Le Tribunal Administratif d'Orléans a été saisi d'un recours en excès de pouvoir contre l'arrêté du 13 janvier 2022 par lequel le préfet d'Eure-et-Loir a accordé à la SAS Terriers NRJ un permis de construire une unité de méthanisation. Les requérants contestaient notamment l'insuffisance du dossier de demande, les risques sanitaires et environnementaux, ainsi que la méconnaissance des articles L. 111-3, L. 111-4, R. 111-2, R. 111-26 et R. 111-27 du code de l'urbanisme. Le tribunal a examiné la possibilité de surseoir à statuer en application de l'article L. 600-5-1 du code de l'urbanisme pour permettre la régularisation d'un éventuel vice, mais les requérants ont soutenu que ce vice n'était pas régularisable.
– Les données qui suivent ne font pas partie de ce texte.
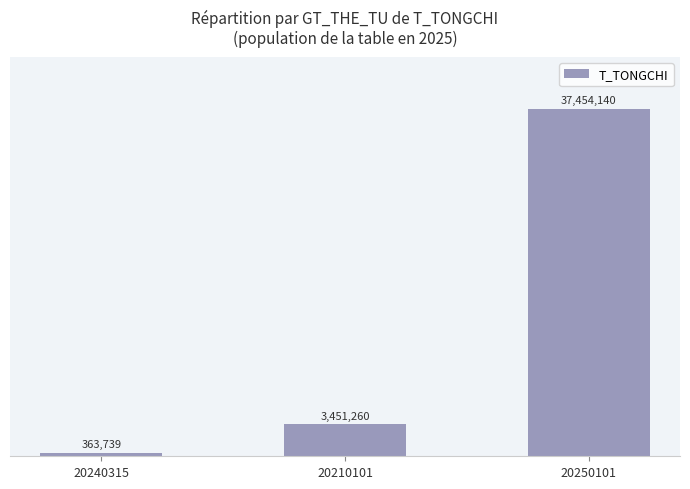

What is the value of the 1st bar from the left?

363739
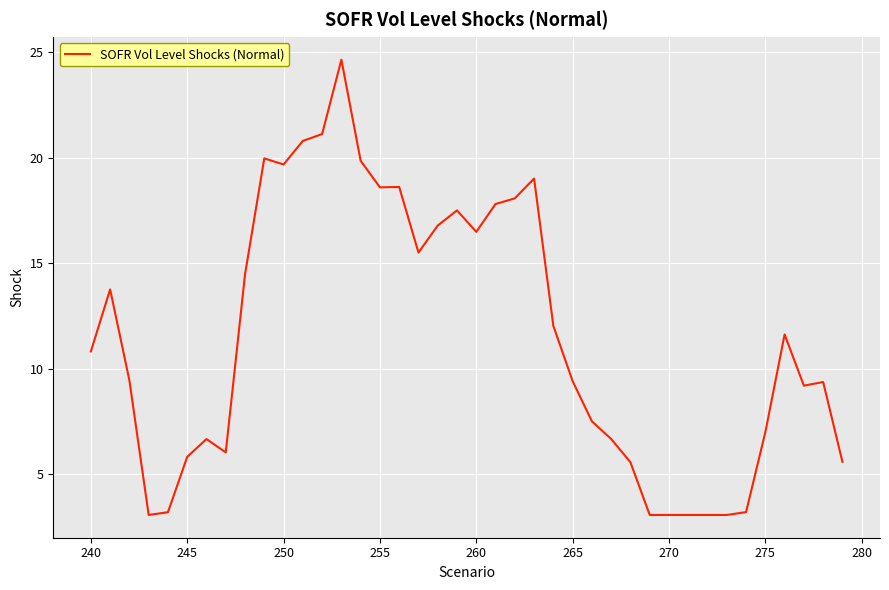

What is the minimum value shown in the chart?

3.1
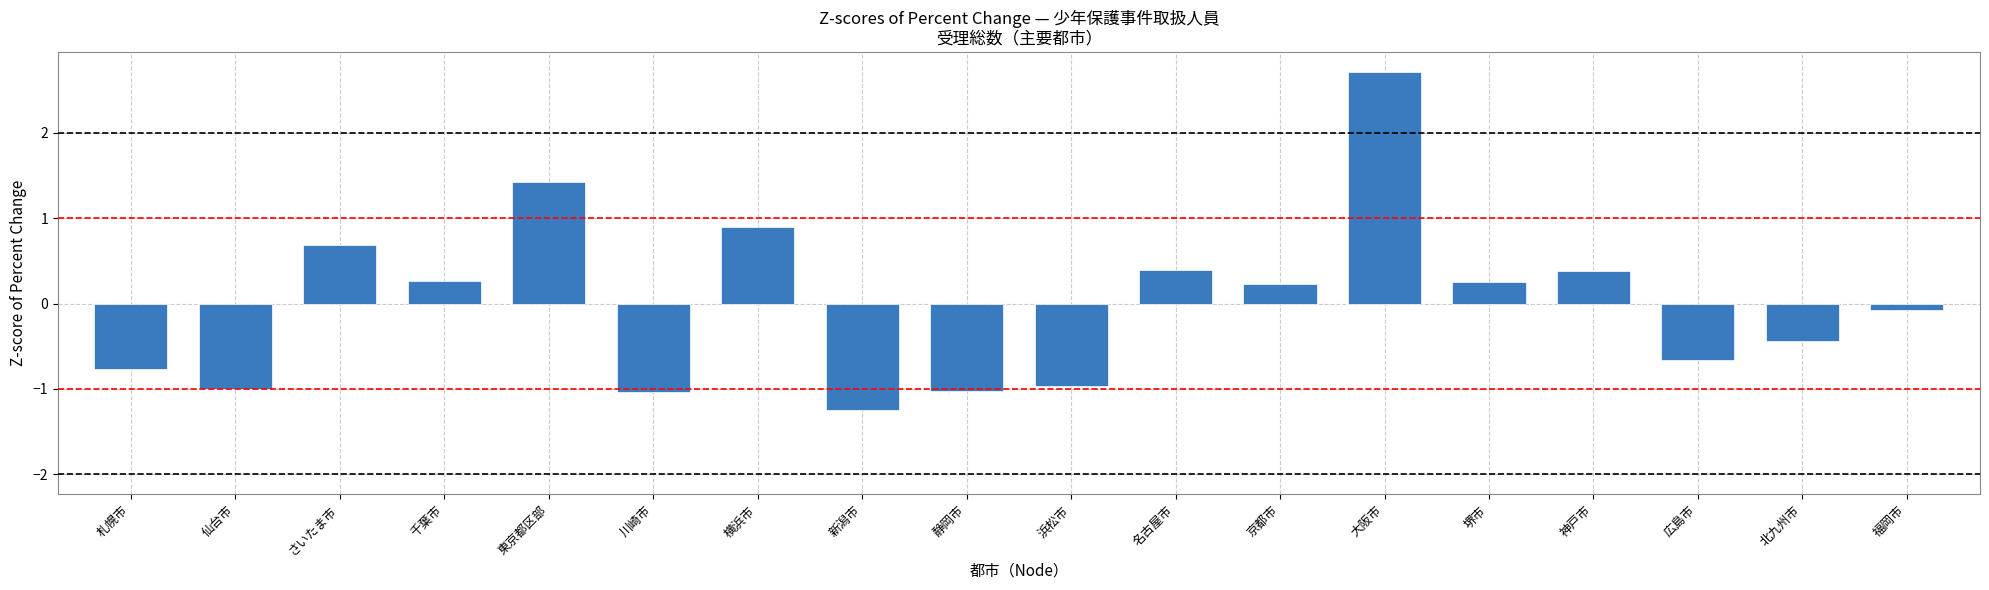

What is the change in value from 名古屋市 to 北九州市?

-0.8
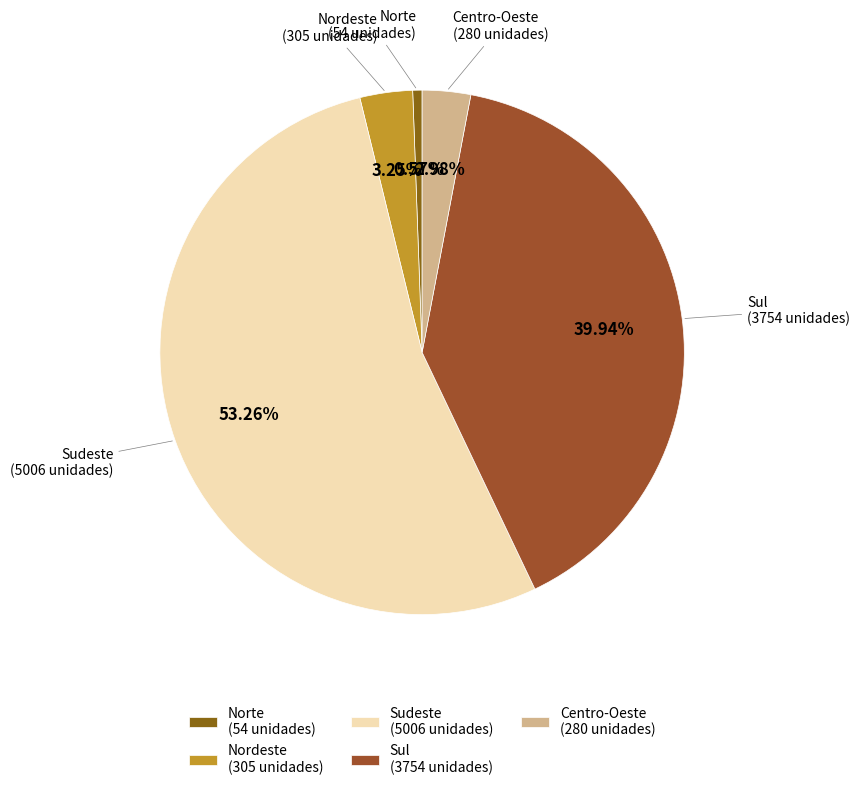

What is the largest slice in the pie chart?

Sudeste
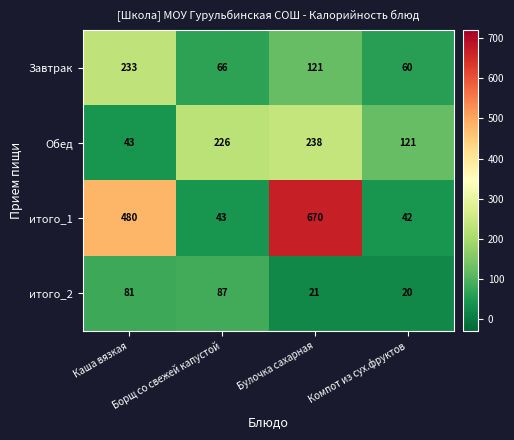

How many categories are shown in the chart?

4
La décision finale du tribunal n'est pas explicitée dans l'extrait fourni, mais l'analyse porte sur la légalité du permis au regard des codes de l'urbanisme et de l'environnement.

Avocat : HUGLO LEPAGE AVOCATS SAS

24 avril 2025• 2ème chambre
TA38Ordonnance• Excès de pouvoir

Tribunal Administratif de Grenoble — N° TA38-2504201

Le Tribunal Administratif de Grenoble, statuant en référé sur le fondement de l'article L. 521-2 du code de justice administrative, a été saisi par M. et Mme A, ressortissants russes, qui contestaient le délai d'enregistrement de leur demande d'asile. Le tribunal a constaté que le délai de trois jours ouvrés prévu à l'article L. 521-4 du code de l'entrée et du séjour des étrangers et du droit d'asile n'avait pas été respecté, le rendez-vous ayant été fixé à plus de deux mois. Cette situation a été jugée constitutive d'une atteinte grave et manifestement illégale au droit d'asile, liberté fondamentale, et d'une urgence caractérisée par la privation des conditions matérielles d'accueil. En conséquence, le juge a enjoint à la préfète de l'Isère d'enregistrer la demande d'asile des requérants dans un délai de trois jours, sous astreinte de 100 euros par jour de retard.

Avocat : SCHURMANN

24 avril 2025
TA38Décision• Excès de pouvoir

Tribunal Administratif de Grenoble — N° TA38-2504045

Le Tribunal Administratif de Grenoble a été saisi par M. et Mme B, ressortissants kosovars, d’un recours en excès de pouvoir contre la décision du 4 avril 2025 par laquelle l’OFII a cessé de leur attribuer les conditions matérielles d’accueil. Les requérants invoquaient notamment l’insuffisance de motivation, la méconnaissance de l’autorité de la chose jugée et une erreur manifeste d’appréciation. Le tribunal a rejeté la requête, considérant que l’OFII se trouvait en situation de compétence liée pour cesser les conditions matérielles d’accueil dès lors que l’attestation de demande d’asile des intéressés avait expiré le 25 août 2024. La décision s’appuie sur les articles L. 551-16 et D. 551-18 du code de l’entrée et du séjour des étrangers et du droit d’asile.

Avocat : HUARD

24 avril 2025• Reconduite à la frontière
TA38Décision• Excès de pouvoir

Tribunal Administratif de Grenoble — N° TA38-2502206

Le Tribunal Administratif de Grenoble, statuant en référé sur le fondement de l'article L. 521-3 du code de justice administrative, a pris acte du désistement de M. B, qui avait demandé à se voir délivrer un rendez-vous pour le renouvellement de son titre de séjour. Le requérant s'est désisté après que la préfète de l'Isère lui a accordé un rendez-vous, rendant la mesure sollicitée sans objet. Le tribunal a rejeté la demande de frais de justice présentée par M. B, estimant qu'il n'y avait pas lieu de condamner l'État à ce titre. L'affaire portait sur l'urgence et l'utilité d'une mesure provisoire pour un étranger en situation précaire, en application du code de l'entrée et du séjour des étrangers et du droit d'asile.